**PAGE EXCERPT**
For our purposes, we will define a “Reflector Language” as a piece of code that converts an object from the Reflector object model into useful text.   For C#, VB.Net, etc, these objects are translated into the textual representation that will produce the same metadata that was converted.

Here we will step through creating a “Reflector Language” that will result in the CodeDom code needed to generate the code that was parsed.  

Anatomy of a Reflector Language

When creating a language from scratch you have to create the lexical analyzer and the parser.   The lexical analyzer will separate a character string into valid tokens for your language.  The parser assembles these tokens into something meaningful, based on the grammar for your language. 

We won't have to worry about most of this.  Reflector will present us with meaningful objects from the Reflector.CodeModel namespace based on the meta data from the Assembly being parsed.  To build our “language”, we need to write code explaining what to do when  each of these objects are encountered.   We don't really care about how Reflector determined that we have a ConditionStatement,; we simply focus on what our language needs to do when a ConditionStatement is found.

There are a handful of objects that you will need to implement in order to define a language.  Remember that an Add-in is just a class library.   In our class library, we must provide an object implementing the Reflector.IPackage interface, the Reflector.CodeModel.ILanguage Interface, and the Reflector.CodeModel.ILanguageWriter interface.   By themselves none of these are too difficult to implement.

The IPackage object will provide the details needed to register our language with Reflector.   Specifically, we need to provide a Load and Unload method that will register our language with the LanguageManagerService

public class CodeDomLanguagePackage : IPackage

    {

        // Fields

        private CodeDomLanguage language;

        private ILanguageManager languageManager;

 

        // Methods

 

        #region IPackage Members

 

        public void Load(IServiceProvider serviceProvider)

        {

            language = new CodeDomLanguage();

            languageManager = (ILanguageManager)

                serviceProvider.GetService(typeof (ILanguageManager));

            languageManager.RegisterLanguage(language);

        } }

 

        public void Unload()

        {

            languageManager.UnregisterLanguage(language);

        }

 

        #endregion

    }

The ILanguage object has one method of interest.  GetWriter will be called by Reflector as needed and  allow us to associate an IFormatter and an ILanguageWriterConfiguration to our writer.

public ILanguageWriter GetWriter(IFormatter formatter,

                ILanguageWriterConfiguration configuration)

{

    return new CodeDomLanguageWriter

       (formatter, configuration);

}

The ILanguageWriter provides various methods that will be called by Reflector when different types of code are to be processed.

WriteAssembly

Called when you disassemble an Assembly

WriteAssemblyReference

Called when you disassemble the Assembly references

WriteEventDeclaration

Called when you disassemble an Event Declaration

WriteExpression

Called when you disassemble an Expression

WriteFieldDeclaration

Called when you disassemble a Field declaration

WriteMethodDeclaration

Called when you disassemble a Method declaration

WriteModule

Called when you disassemble a Module

WriteModuleReference

Called when you disassemble an embedded reference at a module level

WriteNamespace

Called when you disassemble a Namespace

WritePropertyDeclaration

Called when you disassemble a Property Declaration

WriteResource

Called when you disassemble an embedded Resource

WriteStatement

Called when you disassemble a Statement in isolation

WriteTypeDeclaration

Called when you disassemble a Type Declaration

These various methods allow you to customize what gets displayed in the Disassembler window as the user clicks on the various levels in the TreeView.   When you leave a blank implementation then nothing will be displayed at that level in the TreeView.   At a minimum, you should display an informative message about what is being viewed.   For example, this may be all that you need for a minimal implementation of VisitNameSpace

public void WriteNamespace(INamespace value)

**WHAT THIS TASK INVOLVES**
In the tutorial on building a Reflector language, restate the passage that opens with "Called when you disassemble a Statement" and closes with "void WriteNamespace(INamespace value)", replacing "TreeView" with "navigation tree" wherever it occurs.

**DATASET EXCERPT**
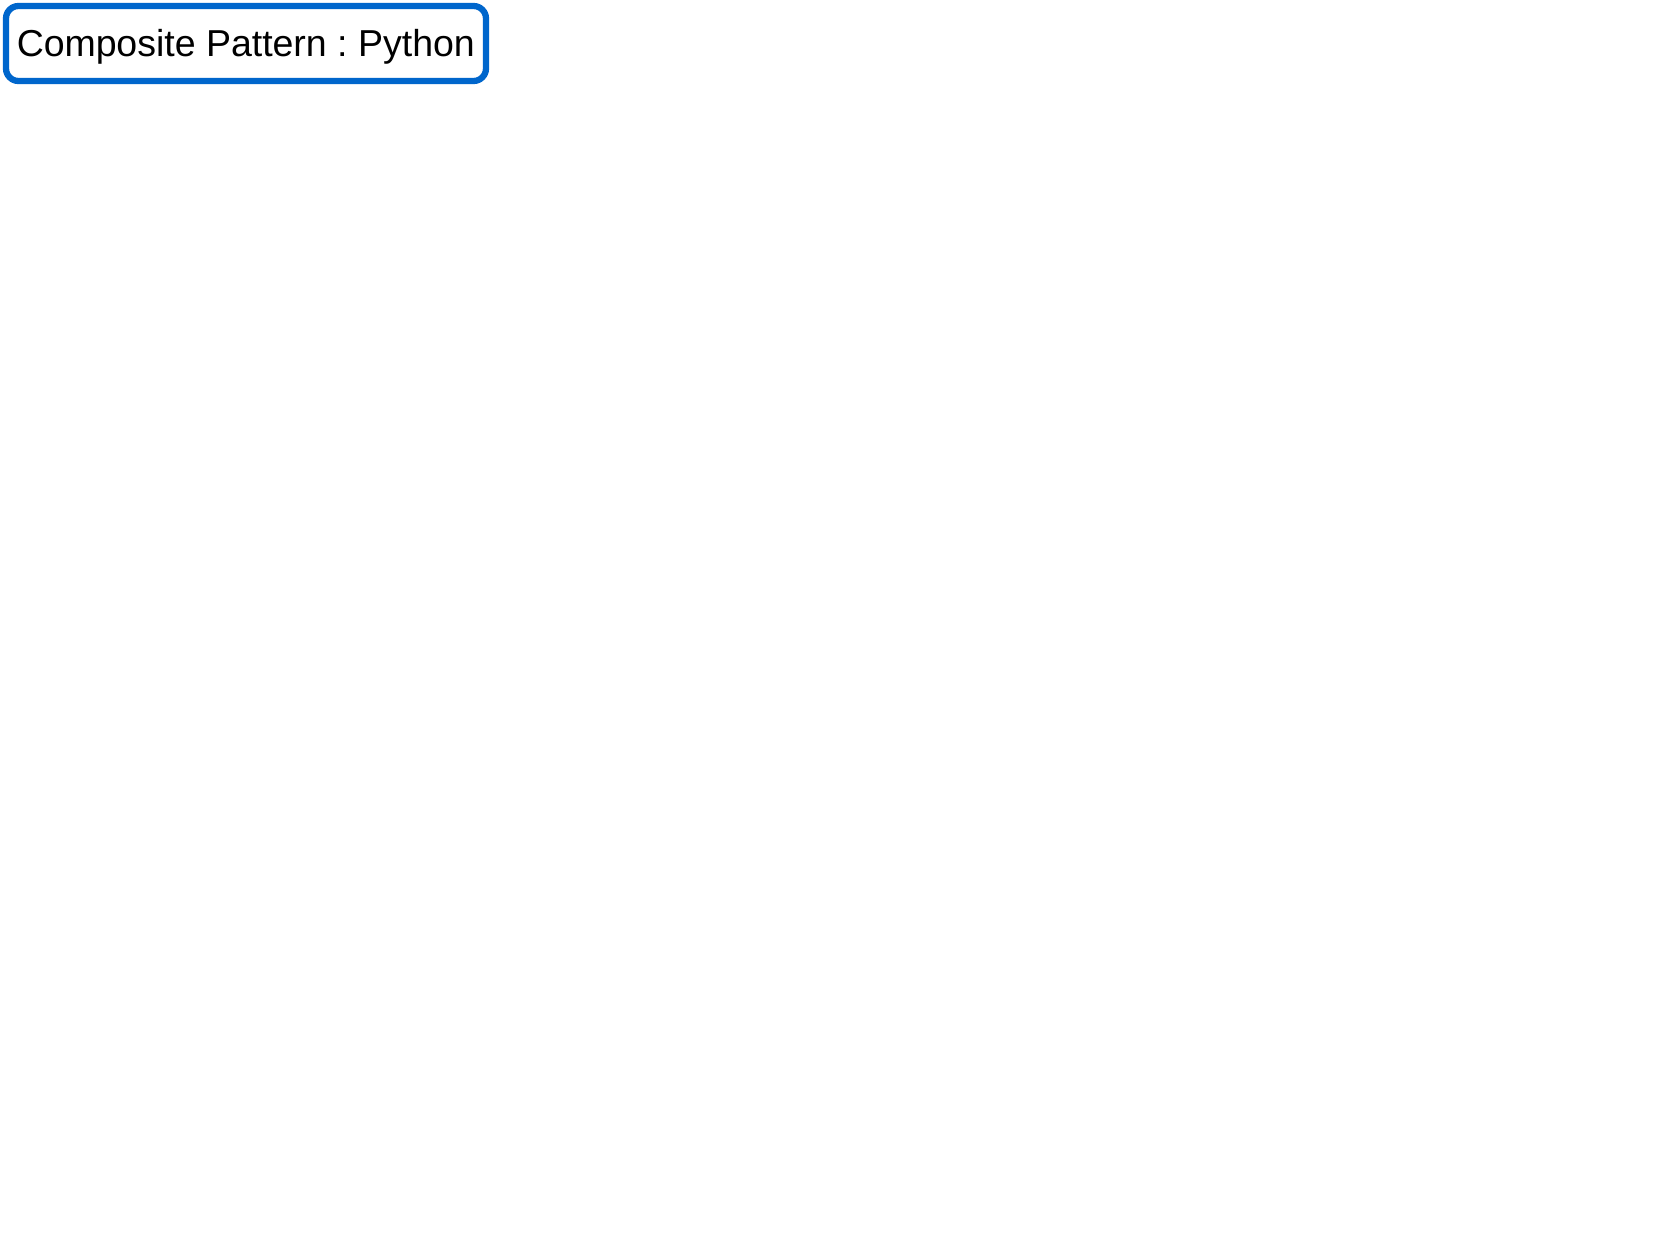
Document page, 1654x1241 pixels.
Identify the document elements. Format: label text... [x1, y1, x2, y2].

text_box Composite Pattern : Python [5, 5, 487, 82]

**WRITTEN SOLUTION**
Called when you disassemble a Statement in isolation

WriteTypeDeclaration

Called when you disassemble a Type Declaration

These various methods allow you to customize what gets displayed in the Disassembler window as the user clicks on the various levels in the navigation tree.   When you leave a blank implementation then nothing will be displayed at that level in the navigation tree.   At a minimum, you should display an informative message about what is being viewed.   For example, this may be all that you need for a minimal implementation of VisitNameSpace

public void WriteNamespace(INamespace value)